Siapa yang gratisan?

Tapi, sudahlah. Mana Ani paham dengan tetek-bengek kartu kredit semacam itu. Bukannya dia tidak punya kartu kredit. Saya yakin pasti punya. Tapi untuk apa kartu kredit untuk seorang menteri? Lha wong semua pengeluarannya dibiayai negara. Terbang dengan pesawat first class dibayar negara. Menginap di kamar presidential suite yang di Jakarta saja bertarif US$5.000-US$13.000 atau sekitar Rp65 juta hingga Rp170 juta/malam, juga dibayar negara. Padahal Menteri yang satu ini rajin melawat ke Eropa, Amerika, dan negara-negara maju lain yang pasti harga hotelnya jauh lebih mahal lagi.

Rumah tinggal, gratis karena milik negara. Termasuk biaya bulanan untuk listrik, telepon, kebutuhan dapur dan lainnya semuanya gratis tis tis. Mobil yang bagus dan mewah juga dibayar negara. BBM, parkir, tol, bahkan supir pun yang bayar negara. Kalau sakit, berobat atau dirawat, juga dibayari negara. Dengan nyaris semua pengeluaran menteri dibayar oleh negara, kartu kredit memang tidak diperlukan lagi. Kalau pun digunakan, lagi-lagi pasti yang melunasi tagihannya adalah negara.

Jadi, keliru besar saat Ani menuding rakyat Indonesia maunya gratisan karena APBN terus mensubsidi.
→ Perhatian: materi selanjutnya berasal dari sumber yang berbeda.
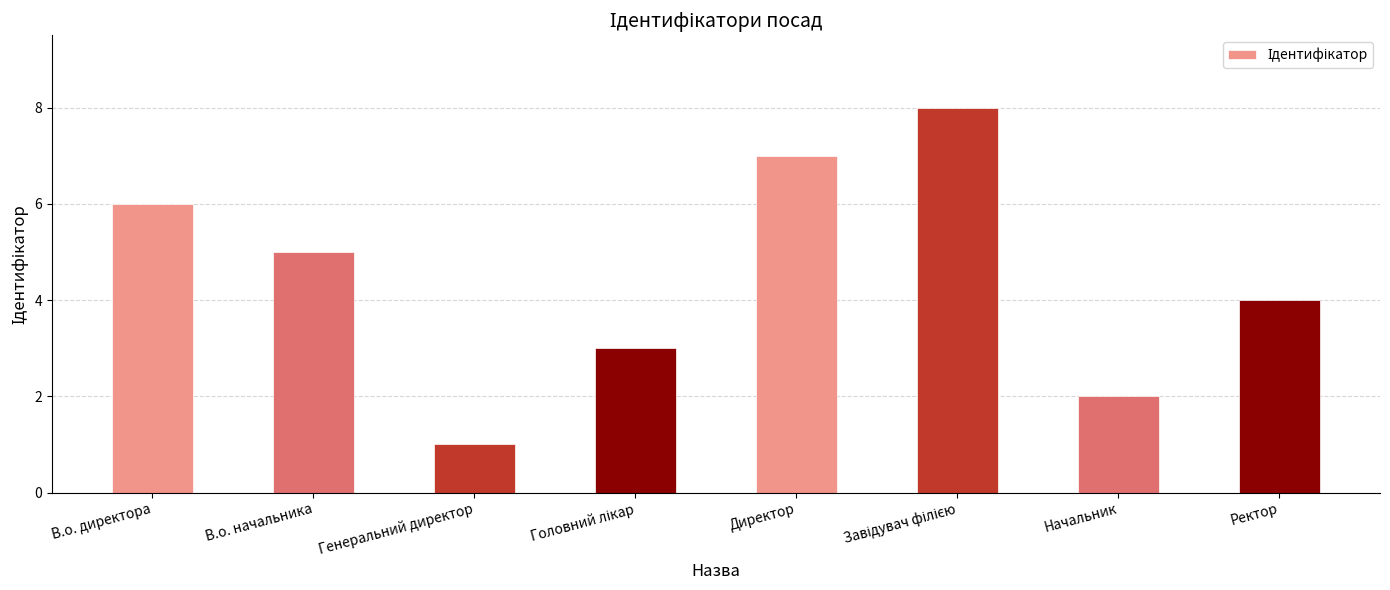

What is the label of the 3rd bar from the left?

Генеральний директор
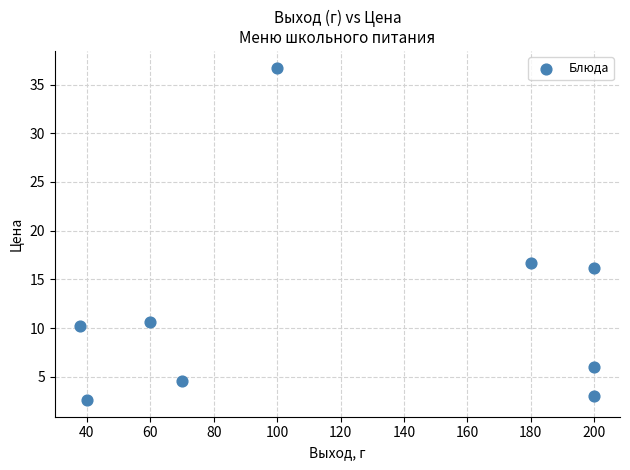

What Y value in the scatter plot is closest to 19?

16.7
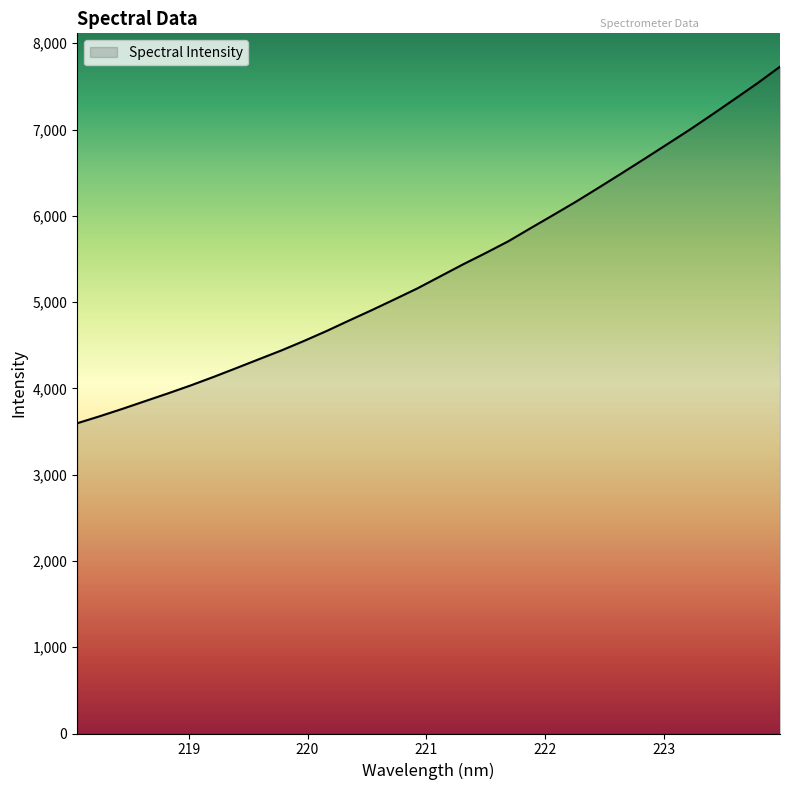

What is the difference between the maximum and minimum values?

4133.1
Jangan lupa, rakyat tetap membayar listrik, membeli gas untuk memasak, membayar biaya kesehatan, dan lainnya. Jadi, ucapan Ani yang menuduh rakyat maunya serba gratisan bukan saja ngawur, tapi juga sangat menyakiti hati. Jauh lebih sakit daripada ada maling berteriak maling…

Sejatinya, perkara subsidi tidak semata-mata soal angka-angka di APBN. Ia adalah wujud keberpihakan negara kepada rakyatnya. Bukankah para pendiri bangsa ketika memerdekakan Indonesia dan membentuk suatu pemerintahan untuk melindungi segenap bangsa Indonesia dan seluruh tumpah darah Indonesia dan untuk memajukan kesejahteraan umum, mencerdaskan kehidupan bangsa? Tujuan mulia inilah yang dicantumkan dalam Pembukaan UUD 1945.

Lalu, bagaimana kita harus menilai seorang Menkeu yang sibuk memangkas berbagai anggaran, khususnya belanja sosial? Menkeu seperti apakah yang dengan kalap memalaki rakyatnya dengan berbagai pajak? Begitu kalapnya dia, hingga perlu menggandeng Polri untuk mendatangi rumah-rumah rakyatnya yang menunggak pajak kendaraan bermotor, bermaksud menurunkan pendapatan tidak kena pajak (PTKP) menjadi senilai upah minimum provinsi (UMP), dan nyaris mengenakan PPN untuk gula tebu rakyat?

Menkeu seperti apakah yang bernafsu mengintip Rp200 juta simpanan rakyatnya untuk diuber pajaknya? Menkeu bagaimanakah pula yang mengutamakan membayar utang dan tetap tidak mengurangi anggaran pembayaran utang, walau hanya serupiah pun? Bendahara Negara seperti apa yang terus menambah utang baru sehingga jumlahnya jadi amat menakutkan dengan dalih sumber daya alam (SDA) Indonesia berlimpah ruah? Tidakkah dia tahu, bahwa SDA kita saat ini mayoritas sudah dikuasai asing?

Pada akhirnya, kita bertanya, kepada siapakah sesungguhnya pengabdian sang Menkeu diberikan?